Background: Wheat is the most essential food grain produced in the US. The primary goals of US wheat breeding programs include developing cultivars with high end use quality, such as milling and baking efficiency, with desirable agronomic traits and resilience to environmental stresses. Cultivar selection is guided by achieving the recommended target values for several key parameters, including protein content, mixing properties, and baking performance. Bread volume is among the most important targets.
Objective: This study compares and combines machine learning models, including Random Forest, XGBoost, and Support Vector Machine, with the physicochemical (PC) properties and rheological parameters (Farinograph and Alveograph) of 359 Hard Red Winter (HRW) wheat cultivars. Our goal is to classify HRW wheat into three bread loaf volume categories, low (≤942 cubic centimetres), moderate (943-1080 cubic centimetres), and high (≥1081 cubic centimetres), and to allow for the rapid assessment of the bread loaf volume of new HRW cultivars, potentially bypassing the need for baking the bread and conducting rheological evaluations, and thereby conserving resources. We utilized HRW data from Wheat Quality Council (WQC) reports from 2010 to 2023.

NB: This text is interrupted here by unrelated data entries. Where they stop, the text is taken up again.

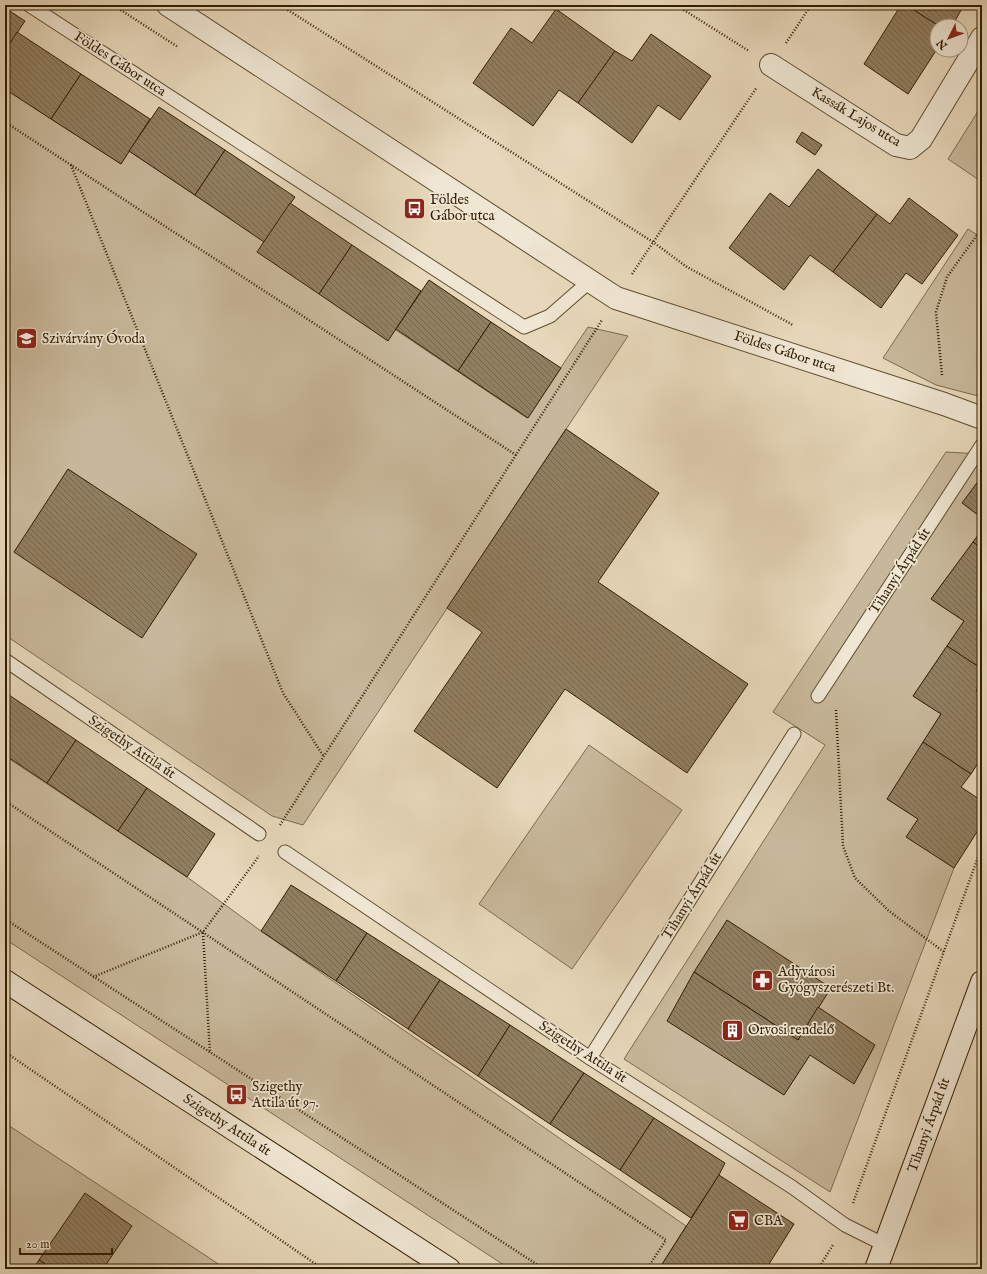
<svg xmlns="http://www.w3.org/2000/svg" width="987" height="1274" font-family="'IM FELL English',serif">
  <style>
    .park { fill: #c8b89b; stroke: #7e6b4e }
    .building { fill: url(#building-back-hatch); stroke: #331e00 }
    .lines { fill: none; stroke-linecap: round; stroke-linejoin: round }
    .lane-casing { stroke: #604c2f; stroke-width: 15 }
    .street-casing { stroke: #604c2f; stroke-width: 24 }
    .secondary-casing { stroke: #331e00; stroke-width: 24 }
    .path { stroke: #331e00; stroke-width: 2.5; stroke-dasharray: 1 2; stroke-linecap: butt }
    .lane { stroke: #efe6d3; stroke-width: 13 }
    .street { stroke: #efe6d3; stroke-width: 22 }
    .secondary { stroke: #efe6d3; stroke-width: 22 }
    .labels { text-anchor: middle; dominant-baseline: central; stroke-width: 3.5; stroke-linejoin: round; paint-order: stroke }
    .street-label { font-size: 14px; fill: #331e00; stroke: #efe6d3 }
    .poi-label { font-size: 14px; fill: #331e00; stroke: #efe6d3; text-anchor: start }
  </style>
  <defs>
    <pattern id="building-back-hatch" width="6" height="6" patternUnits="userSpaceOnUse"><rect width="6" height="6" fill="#917f61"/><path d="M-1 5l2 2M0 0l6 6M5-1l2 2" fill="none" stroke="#77674e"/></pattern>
  </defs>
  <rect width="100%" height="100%" fill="#e7d8bb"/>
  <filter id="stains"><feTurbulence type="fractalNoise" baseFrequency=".005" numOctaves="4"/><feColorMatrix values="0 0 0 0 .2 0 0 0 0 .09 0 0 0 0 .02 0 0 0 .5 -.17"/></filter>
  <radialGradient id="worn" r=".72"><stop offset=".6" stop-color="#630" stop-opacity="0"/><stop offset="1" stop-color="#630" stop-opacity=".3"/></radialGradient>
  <g class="park">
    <path d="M 5,89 L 121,164 L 129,151 L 527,418 L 588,327 L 628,336 L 303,825 L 272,816 L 5,635 Z"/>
    <path d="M 982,105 L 982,182 L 948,159 Z"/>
    <path d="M 968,229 L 982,238 L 982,397 L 936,385 L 883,358 Z"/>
    <path d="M 946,452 L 982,454 L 982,476 L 963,503 L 982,518 L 982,530 L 931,599 L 964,621 L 913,696 L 941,714 L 887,799 L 918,819 L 907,837 L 954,868 L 830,1192 L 624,1059 L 825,745 L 773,712 Z"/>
    <path d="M 589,745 L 682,810 L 572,969 L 479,904 Z"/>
    <path d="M 5,756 L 187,877 L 261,931 L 686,1226 L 659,1269 L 510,1269 L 5,939 Z"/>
    <path d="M 5,1123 L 226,1269 L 5,1269 Z"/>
  </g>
  <g class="building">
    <path d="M 901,5 L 906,5 L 939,26 L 937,26 L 937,49 L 908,94 L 864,64 Z"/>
    <path d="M 906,5 L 964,5 L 952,26 L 939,26 Z"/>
    <path d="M 5,8 L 25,21 L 5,51 Z"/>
    <path d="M 556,9 L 615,51 L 578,103 L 559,90 L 533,126 L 473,83 L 511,28 L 532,43 Z"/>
    <path d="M 17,32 L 81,74 L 51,119 L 5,89 L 5,51 Z"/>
    <path d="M 651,34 L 711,76 L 680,120 L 658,105 L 632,143 L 578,103 L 615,51 L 632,61 Z"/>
    <path d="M 81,74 L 150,119 L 121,164 L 51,119 Z"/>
    <path d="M 159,107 L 225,150 L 195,195 L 129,151 Z"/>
    <path d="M 802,132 L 822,145 L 815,155 L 796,142 Z"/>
    <path d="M 225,150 L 295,197 L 264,242 L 195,195 Z"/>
    <path d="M 818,169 L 877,214 L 833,272 L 810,255 L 784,290 L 729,248 L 770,193 L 789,207 Z"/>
    <path d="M 909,198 L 958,235 L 922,284 L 906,273 L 881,308 L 833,272 L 877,214 L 890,224 Z"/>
    <path d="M 290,203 L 352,245 L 319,294 L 257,252 Z"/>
    <path d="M 352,245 L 421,291 L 388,341 L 319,294 Z"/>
    <path d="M 429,280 L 491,322 L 458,371 L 396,329 Z"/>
    <path d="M 491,322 L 561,368 L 528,418 L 458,371 Z"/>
    <path d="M 566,429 L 659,493 L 598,582 L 748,684 L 687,773 L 565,689 L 497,788 L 414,731 L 482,632 L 447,608 Z"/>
    <path d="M 68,469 L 197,554 L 142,638 L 14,552 Z"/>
    <path d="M 982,476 L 982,518 L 962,503 Z"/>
    <path d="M 982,530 L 982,549 L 973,542 Z"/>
    <path d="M 973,542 L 982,549 L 982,669 L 947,646 L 964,621 L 931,599 Z"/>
    <path d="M 947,646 L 982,669 L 982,681 L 976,691 L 982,694 L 982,757 L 971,774 L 923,742 L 941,714 L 913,696 Z"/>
    <path d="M 6,693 L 76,740 L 47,783 L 5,755 Z"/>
    <path d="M 76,740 L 147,788 L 118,831 L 47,783 Z"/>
    <path d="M 923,742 L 971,774 L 961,787 L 982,801 L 982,824 L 954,868 L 906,837 L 918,819 L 887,799 Z"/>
    <path d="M 147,788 L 215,834 L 187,877 L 118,831 Z"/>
    <path d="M 291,885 L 367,933 L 336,981 L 261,931 Z"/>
    <path d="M 727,920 L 831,988 L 798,1040 L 694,972 Z"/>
    <path d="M 367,933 L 440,980 L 408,1029 L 336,981 Z"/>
    <path d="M 694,972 L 798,1040 L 818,1007 L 875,1045 L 854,1084 L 810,1055 L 784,1095 L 667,1021 Z"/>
    <path d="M 440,980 L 510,1025 L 478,1076 L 408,1029 Z"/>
    <path d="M 510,1025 L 584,1073 L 550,1124 L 478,1076 Z"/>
    <path d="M 584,1073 L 654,1118 L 620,1170 L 550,1124 Z"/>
    <path d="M 654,1118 L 725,1163 L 719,1175 L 691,1218 L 620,1170 Z"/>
    <path d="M 719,1175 L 794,1224 L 766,1269 L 659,1269 Z"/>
    <path d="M 85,1193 L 132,1226 L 103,1269 L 52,1269 L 39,1260 Z"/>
    <path d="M 39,1260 L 52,1269 L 33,1269 Z"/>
  </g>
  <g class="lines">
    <defs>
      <g id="lane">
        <path d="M 29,5 L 524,327 L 550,316 L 590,281"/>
        <path d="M 5,660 L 259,834"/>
        <path d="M 818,696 L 982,445"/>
        <path d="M 285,852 L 590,1058 L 792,1187 L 845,1225 L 885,1245"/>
        <path d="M 590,1058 L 794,734"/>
      </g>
      <g id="street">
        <path d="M 168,5 L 616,298 L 944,404 L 982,418"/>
        <path d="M 771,65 L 896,145 L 910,148 L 921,139 L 982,38"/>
      </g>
      <g id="secondary">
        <path d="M 5,981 L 449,1269"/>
        <path d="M 876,1269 L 982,982"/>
      </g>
    </defs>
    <use href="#lane" class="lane-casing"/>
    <use href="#street" class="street-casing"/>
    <use href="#secondary" class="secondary-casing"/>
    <g class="path">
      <path d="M 113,5 L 178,47"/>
      <path d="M 280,5 L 653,242 L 687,267 L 793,325"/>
      <path d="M 676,5 L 749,51"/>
      <path d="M 786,43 L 811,5"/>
      <path d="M 5,122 L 516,455"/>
      <path d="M 71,165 L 283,693 L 324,757"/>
      <path d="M 632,274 L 757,87"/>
      <path d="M 942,375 L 936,312 L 947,277 L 982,228"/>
      <path d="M 836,710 L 843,846 L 855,878 L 889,911 L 944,952"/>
      <path d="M 5,801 L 666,1240 L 647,1269"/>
      <path d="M 280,825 L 602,320"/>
      <path d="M 5,919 L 544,1269"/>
      <path d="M 203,933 L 210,1053"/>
      <path d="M 93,977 L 203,932 L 259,856"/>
      <path d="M 5,1052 L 323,1269"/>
      <path d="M 853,1203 L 982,846"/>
      <path d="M 818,1269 L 833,1245"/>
    </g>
    <use href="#lane" class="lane"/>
    <use href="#street" class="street"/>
    <use href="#secondary" class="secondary"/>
  </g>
  <defs>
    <symbol id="bus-square" viewBox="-11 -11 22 22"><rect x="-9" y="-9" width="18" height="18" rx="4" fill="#8f2418" stroke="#efe6d3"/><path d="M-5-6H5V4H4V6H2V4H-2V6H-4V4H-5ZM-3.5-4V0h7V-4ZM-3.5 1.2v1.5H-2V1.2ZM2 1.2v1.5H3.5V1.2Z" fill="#fff"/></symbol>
    <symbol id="school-square" viewBox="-11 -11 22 22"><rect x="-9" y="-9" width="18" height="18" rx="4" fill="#8f2418" stroke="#efe6d3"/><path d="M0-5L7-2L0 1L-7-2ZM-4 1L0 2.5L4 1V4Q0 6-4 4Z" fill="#fff"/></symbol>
    <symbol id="pharmacy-square" viewBox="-11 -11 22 22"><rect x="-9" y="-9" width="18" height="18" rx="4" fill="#8f2418" stroke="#efe6d3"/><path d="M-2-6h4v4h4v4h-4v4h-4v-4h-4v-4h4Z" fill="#fff"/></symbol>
    <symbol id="building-square" viewBox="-11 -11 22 22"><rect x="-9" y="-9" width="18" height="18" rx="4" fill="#8f2418" stroke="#efe6d3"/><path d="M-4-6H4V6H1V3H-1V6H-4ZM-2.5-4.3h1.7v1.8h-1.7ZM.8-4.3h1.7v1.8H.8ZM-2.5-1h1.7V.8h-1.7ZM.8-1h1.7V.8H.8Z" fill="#fff"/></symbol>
    <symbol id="supermarket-square" viewBox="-11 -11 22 22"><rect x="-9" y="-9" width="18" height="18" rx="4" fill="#8f2418" stroke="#efe6d3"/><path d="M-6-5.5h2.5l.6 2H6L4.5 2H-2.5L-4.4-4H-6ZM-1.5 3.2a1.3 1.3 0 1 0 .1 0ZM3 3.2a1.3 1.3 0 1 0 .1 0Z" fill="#fff"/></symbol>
  </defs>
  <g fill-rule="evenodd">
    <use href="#bus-square" x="402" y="196" width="25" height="25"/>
    <use href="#school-square" x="14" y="326" width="25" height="25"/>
    <use href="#pharmacy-square" x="750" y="968" width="25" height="25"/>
    <use href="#building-square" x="720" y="1018" width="25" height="25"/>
    <use href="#bus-square" x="224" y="1082" width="25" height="25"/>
    <use href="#supermarket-square" x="726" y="1208" width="25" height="25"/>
  </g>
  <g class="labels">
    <g class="street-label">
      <text transform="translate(120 64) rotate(33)">Földes Gábor utca</text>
      <text transform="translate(856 117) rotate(31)">Kassák Lajos utca</text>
      <text transform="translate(785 352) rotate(18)">Földes Gábor utca</text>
      <text transform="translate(900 571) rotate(-57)">Tihanyi Árpád út</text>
      <text transform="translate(132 747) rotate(34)">Szigethy Attila út</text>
      <text transform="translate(692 896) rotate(-58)">Tihanyi Árpád út</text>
      <text transform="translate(583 1052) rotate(33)">Szigethy Attila út</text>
      <text transform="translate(227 1125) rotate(33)">Szigethy Attila út</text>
      <text transform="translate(929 1125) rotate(-70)">Tihanyi Árpád út</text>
    </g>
    <g class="poi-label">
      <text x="430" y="200">Földes<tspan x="430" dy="16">Gábor utca</tspan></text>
      <text x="42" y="339">Szivárvány Óvoda</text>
      <text x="778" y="972">Adyvárosi<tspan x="778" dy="16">Gyógyszerészeti Bt.</tspan></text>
      <text x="748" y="1030">Orvosi rendelő</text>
      <text x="252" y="1087">Szigethy<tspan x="252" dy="16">Attila út 97.</tspan></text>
      <text x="754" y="1221">CBA</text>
    </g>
  </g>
  <rect width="987" height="1274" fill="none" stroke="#e7d8bb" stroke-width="20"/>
  <rect x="6" y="6" width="975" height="1262" fill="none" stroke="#331e00" stroke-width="2"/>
  <rect x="10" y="10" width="967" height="1254" fill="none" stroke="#331e00"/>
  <g transform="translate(949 38) rotate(228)"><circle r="19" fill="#efe6d3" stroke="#a4967f"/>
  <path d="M0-3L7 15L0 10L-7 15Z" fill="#8f2418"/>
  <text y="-6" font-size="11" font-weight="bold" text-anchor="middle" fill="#331e00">N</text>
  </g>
  <path d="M20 1248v6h92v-6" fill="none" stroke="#331e00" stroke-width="2"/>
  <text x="26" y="1248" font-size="12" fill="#331e00" stroke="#efe6d3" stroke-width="3" paint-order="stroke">20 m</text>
  <rect width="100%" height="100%" filter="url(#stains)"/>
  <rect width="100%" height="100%" fill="url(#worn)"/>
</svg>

Method: We optimized model prediction accuracy by employing a feature selection process and fine-tuning model hyperparameters.
Result: Model performance varied with different combinations of PC and rheological features. The optimal combination of PC with Farinograph and Alveograph parameters (23 features) yielded the highest accuracy with the use of a Random Forest model, achieving a test accuracy of 81% and a cross-validation (CV) accuracy of 76%. However, using only the 14 PC features, the Support Vector Machine model achieved a test accuracy of 83% and a CV accuracy of 74%. Despite the varying feature combinations, the sedimentation volume consistently ranked as the most important feature for high bread volumes. Other significant features included dough extensibility, elasticity index, swelling index, breakdown time and wheat protein.